_Your objective_
Among the entries below, which lines run from the line with "fruit bowl: none [589,242,659,277]" through the line with "fruit basket: present"? Retype those, both ends included, exactly and without pictures.

_Dataset records_
Content starts

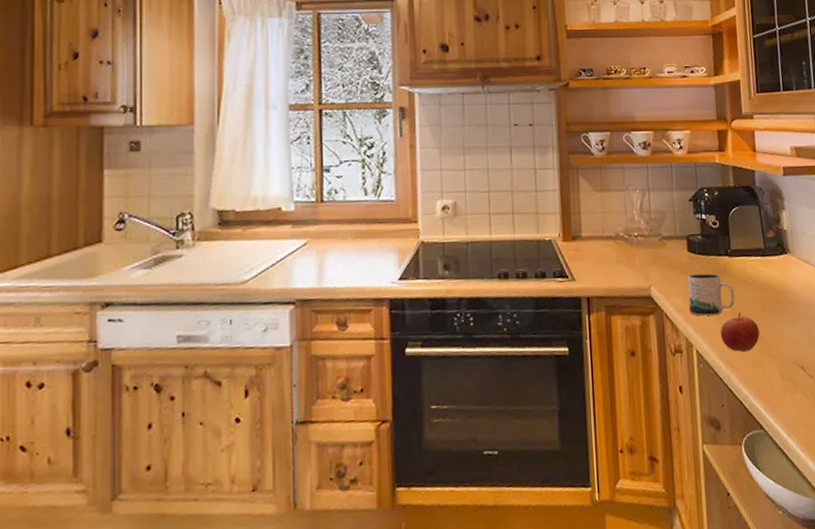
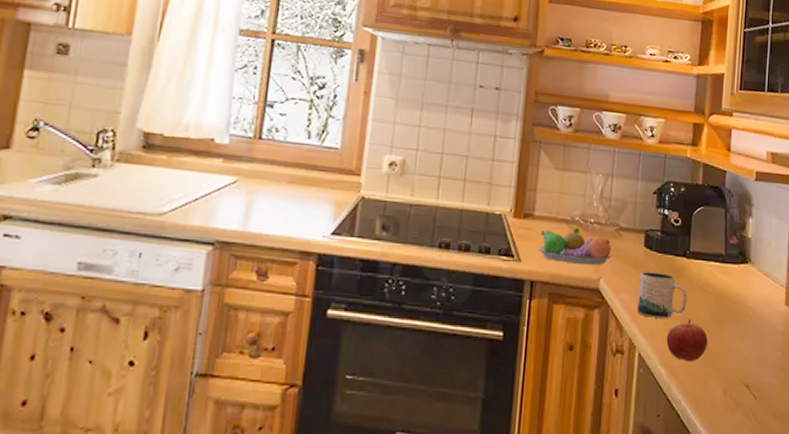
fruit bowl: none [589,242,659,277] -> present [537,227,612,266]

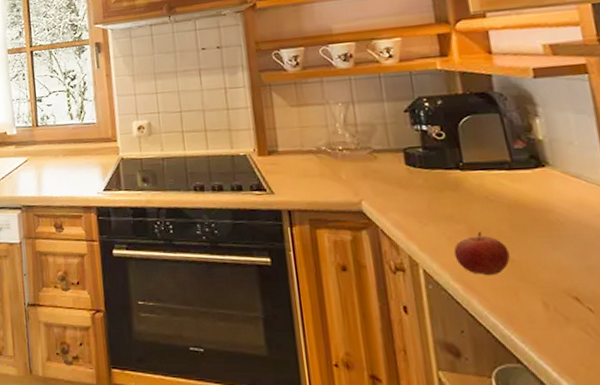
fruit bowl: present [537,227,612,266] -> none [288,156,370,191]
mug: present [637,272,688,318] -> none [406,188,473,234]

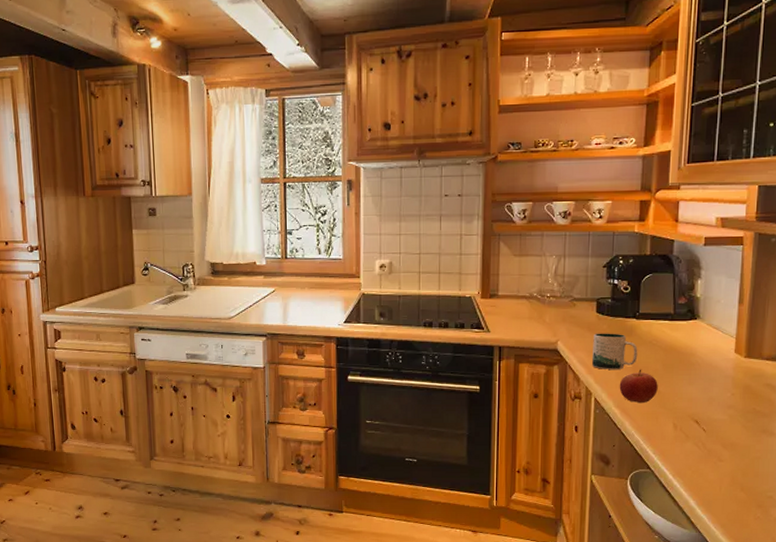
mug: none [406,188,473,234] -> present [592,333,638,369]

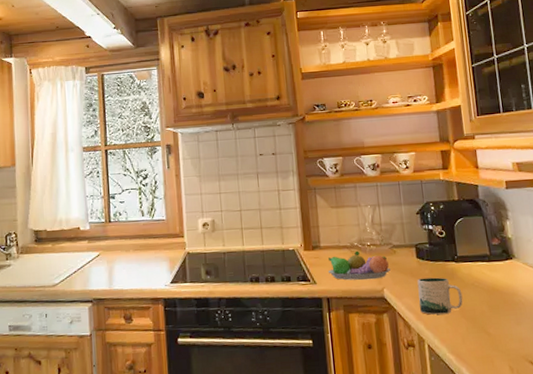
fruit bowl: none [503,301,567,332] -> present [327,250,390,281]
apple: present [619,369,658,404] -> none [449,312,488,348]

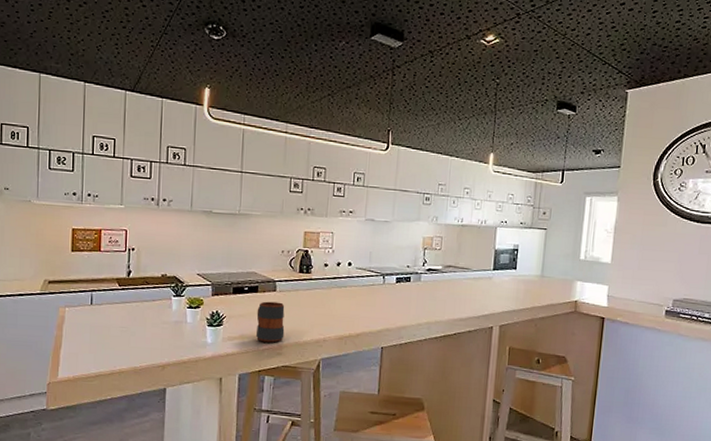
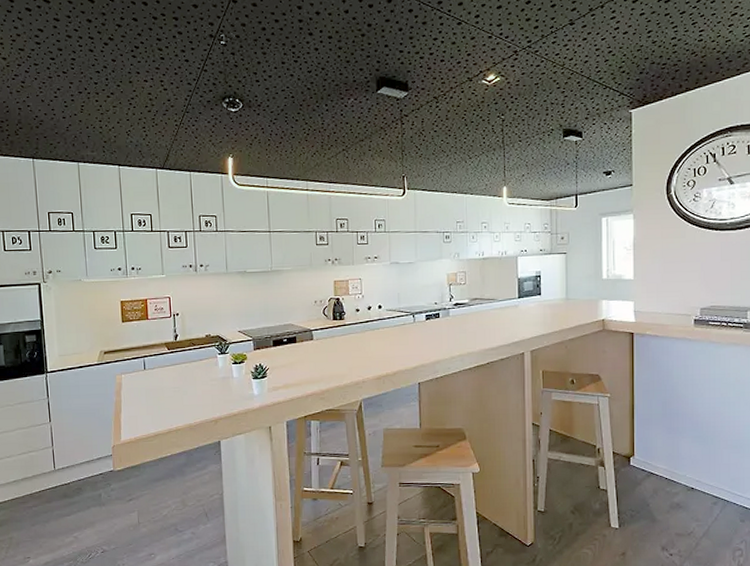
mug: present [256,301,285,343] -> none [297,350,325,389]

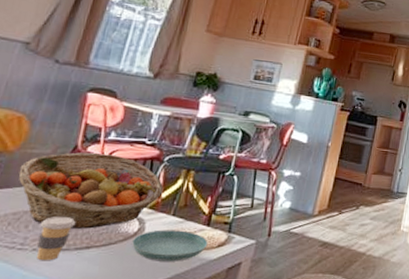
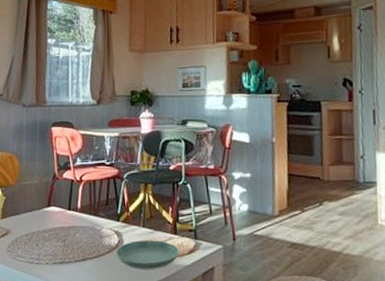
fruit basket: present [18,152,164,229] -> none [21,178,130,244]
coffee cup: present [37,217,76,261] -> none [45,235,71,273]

Content ends
Content starts

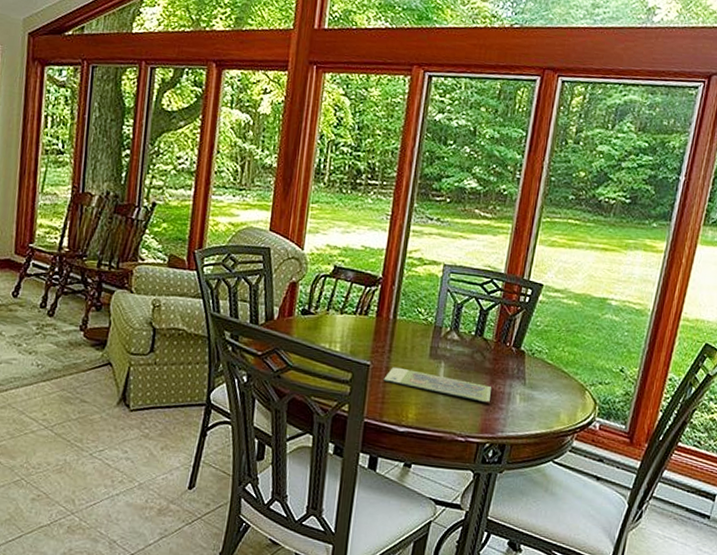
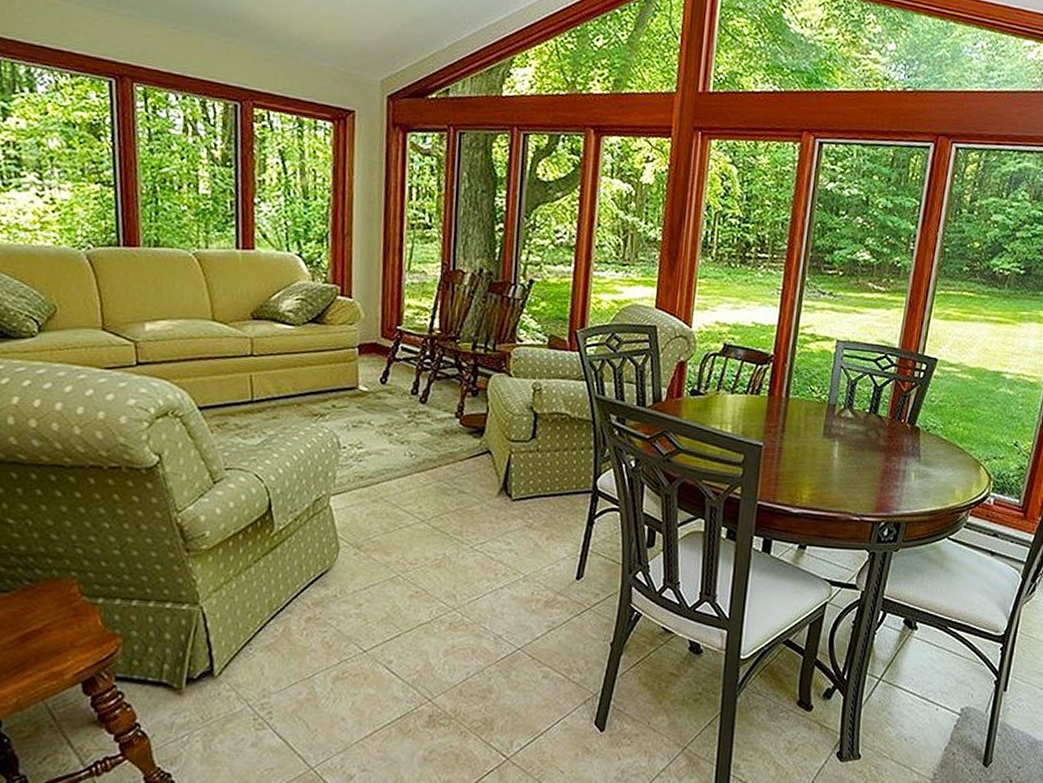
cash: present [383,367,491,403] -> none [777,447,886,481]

Content ends
Content starts

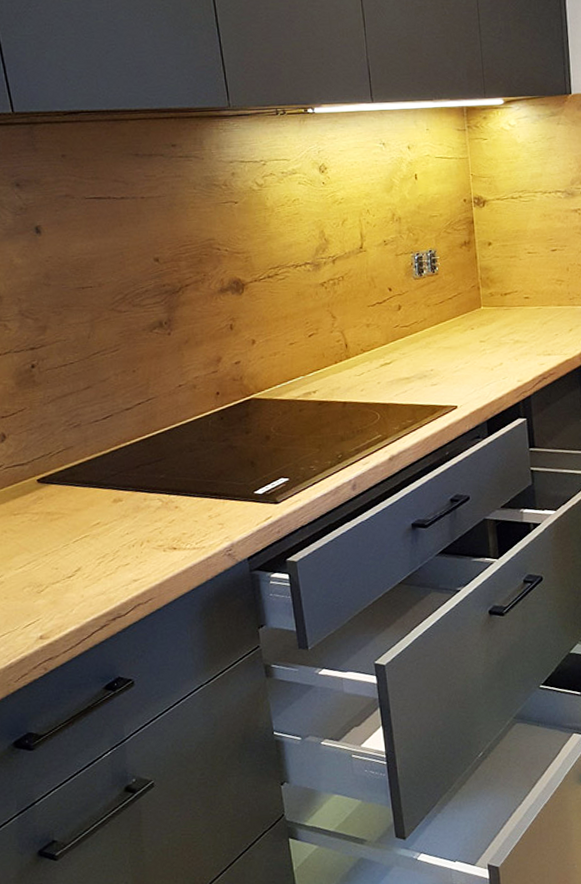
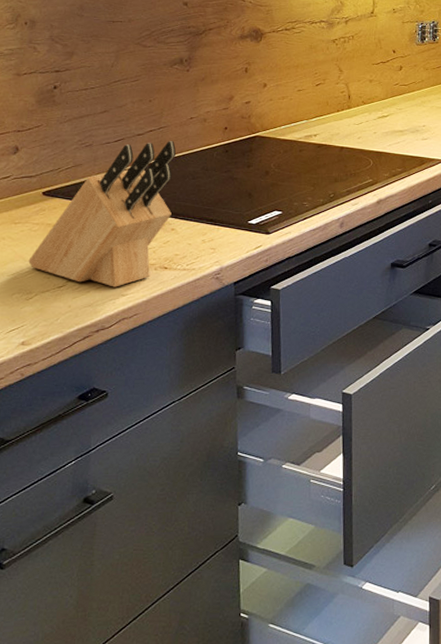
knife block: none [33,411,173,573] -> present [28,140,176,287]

Content ends

_Answer below_
fruit bowl: none [589,242,659,277] -> present [537,227,612,266]

fruit bowl: present [537,227,612,266] -> none [288,156,370,191]
mug: present [637,272,688,318] -> none [406,188,473,234]

mug: none [406,188,473,234] -> present [592,333,638,369]

fruit bowl: none [503,301,567,332] -> present [327,250,390,281]
apple: present [619,369,658,404] -> none [449,312,488,348]

mug: present [256,301,285,343] -> none [297,350,325,389]

fruit basket: present [18,152,164,229] -> none [21,178,130,244]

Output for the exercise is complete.